There's no test here, since it's inherently racy, but here's an easy
reproduction is on a large-ish repo like linux.git:
- make sure you don't have pack bitmaps (since they make the enumerating
phase go quickly). For linux.git it takes ~30s or so to walk the
whole graph on my machine.
- run "git clone --no-local -q . dst"; the "-q" is important because
if pack-objects is writing progress to upload-pack (to get
multiplexed over the sideband to the client), then it will notice
pretty quickly the failure to write to stderr
- kill the client-side clone process in another terminal (don't use
^C, as that will send SIGINT to all of the processes)
- run "ps au | grep git" or similar to observe upload-pack dying
within 5 seconds (it will send a keepalive that will notice the
client has gone away)
- but you'll still see pack-objects consuming 100% CPU (and 1GB+ of
RAM) during the traversal and delta compression phases. It will exit
as soon as it starts to write the pack (when it will notice that
upload-pack went away).
With this patch, pack-objects exits as soon as upload-pack does.

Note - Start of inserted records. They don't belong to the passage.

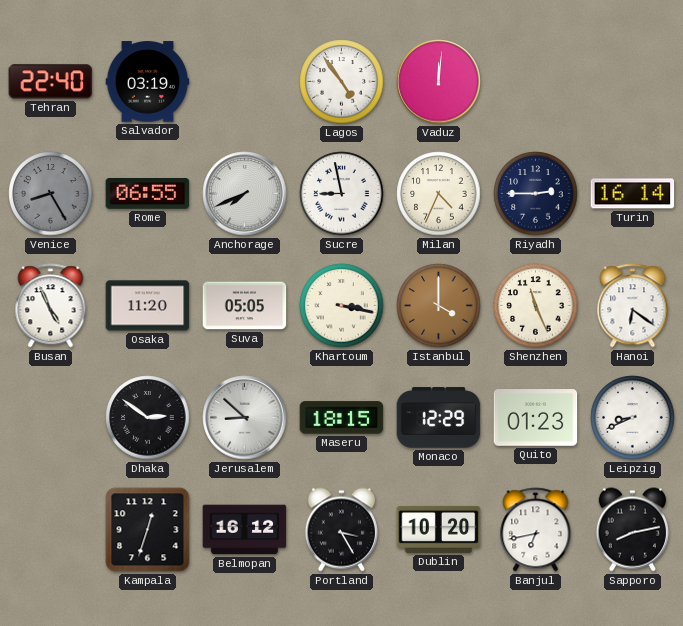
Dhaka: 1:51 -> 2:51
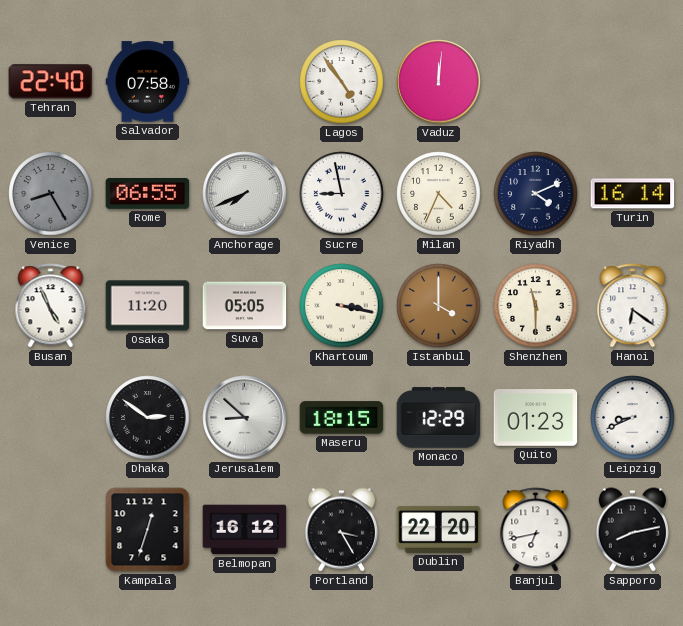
Salvador: 03:19 -> 07:58
Riyadh: 2:45 -> 4:11
Shenzhen: 11:26 -> 11:30
Dublin: 10:20 -> 22:20
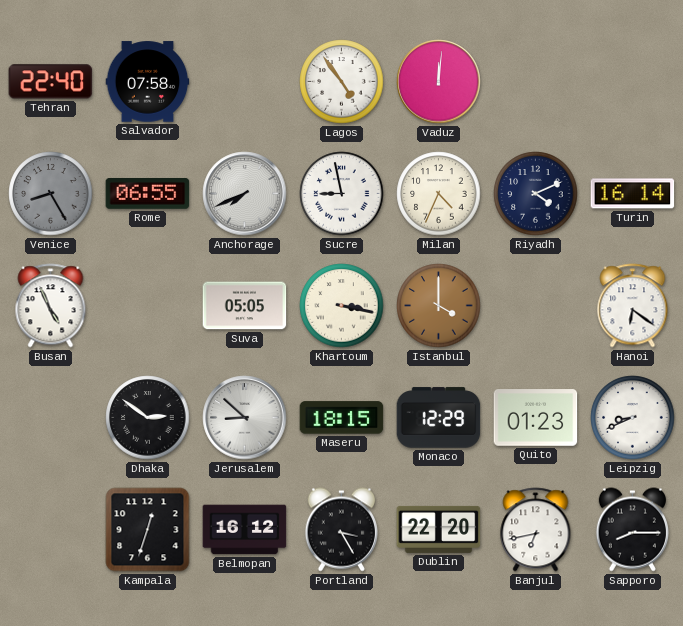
Osaka: 11:20 -> none
Shenzhen: 11:30 -> none
Sapporo: 8:13 -> 8:15
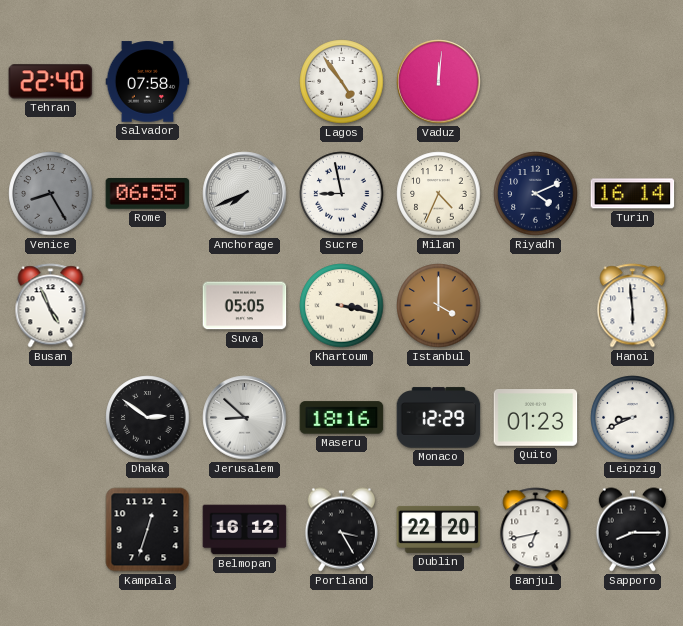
Hanoi: 6:21 -> 5:59
Maseru: 18:15 -> 18:16
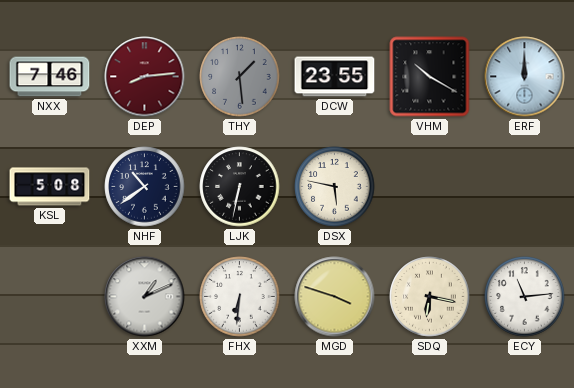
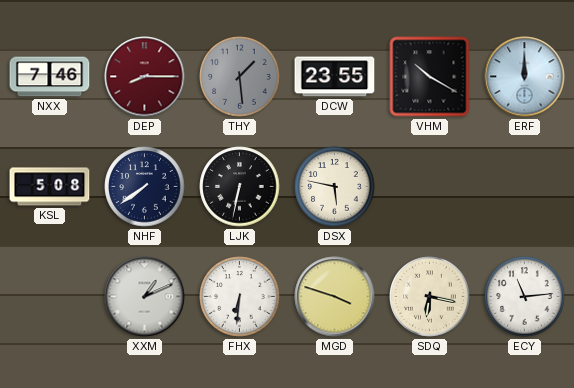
DEP: 8:14 -> 8:15
NHF: 10:39 -> 7:39
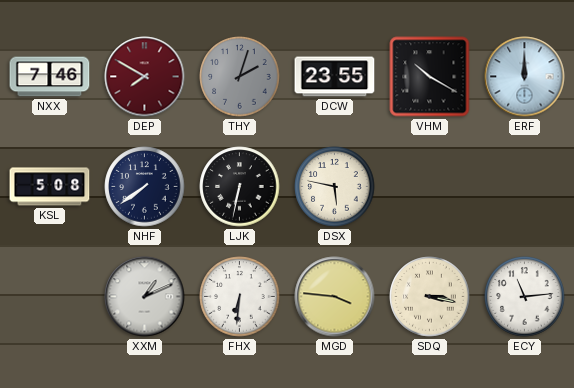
DEP: 8:15 -> 7:50
THY: 1:29 -> 2:03
MGD: 3:48 -> 3:46
SDQ: 6:17 -> 3:17
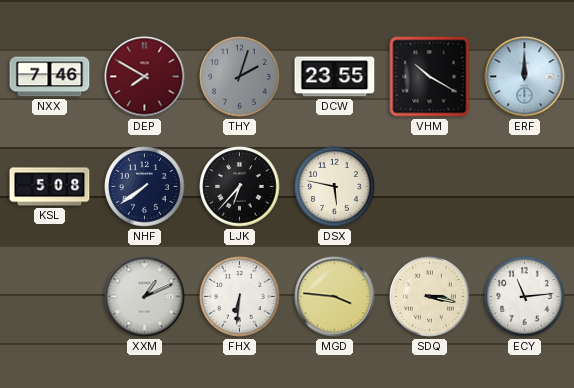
LJK: 6:32 -> 6:37
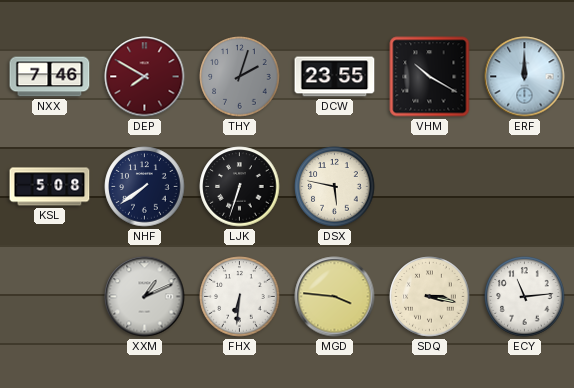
LJK: 6:37 -> 6:33
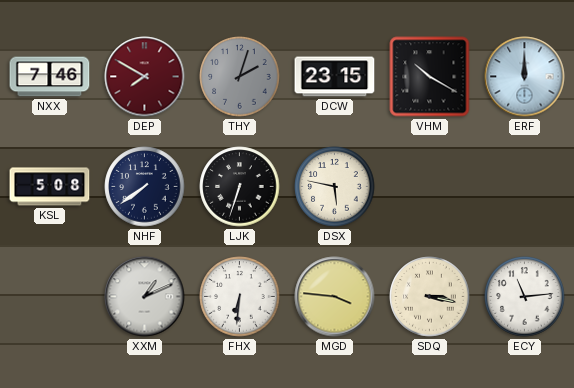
DCW: 23:55 -> 23:15
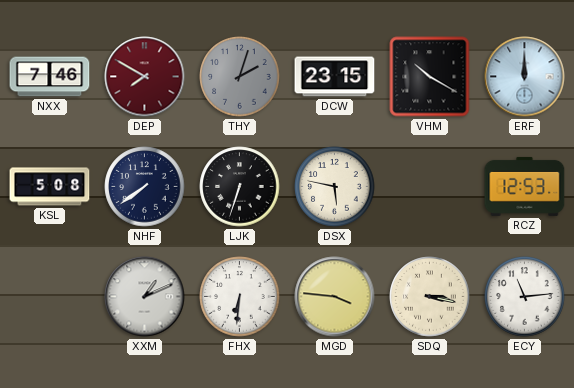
RCZ: none -> 12:53
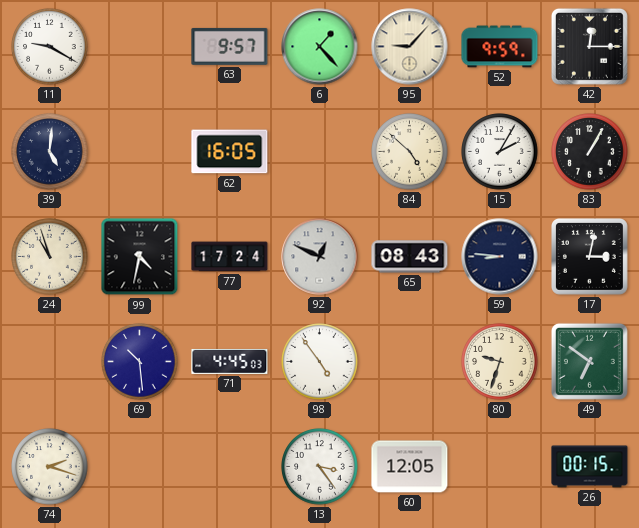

Signed-off-by: Jeff King <redacted>
---
upload-pack.c | 1 +
1 file changed, 1 insertion(+)
diff --git a/upload-pack.c b/upload-pack.c
index 5dc8e1f844..1006bebd50 100644
--- a/upload-pack.c
+++ b/upload-pack.c
@@ -321,6 +321,7 @@ static void create_pack_file(struct upload_pack_data *pack_data,
pack_objects.in = -1;
pack_objects.out = -1;
pack_objects.err = -1;
+ pack_objects.clean_on_exit = 1;
if (start_command(&pack_objects))
die("git upload-pack: unable to fork git-pack-objects");--
2.29.2.893.g57eb4d1d5a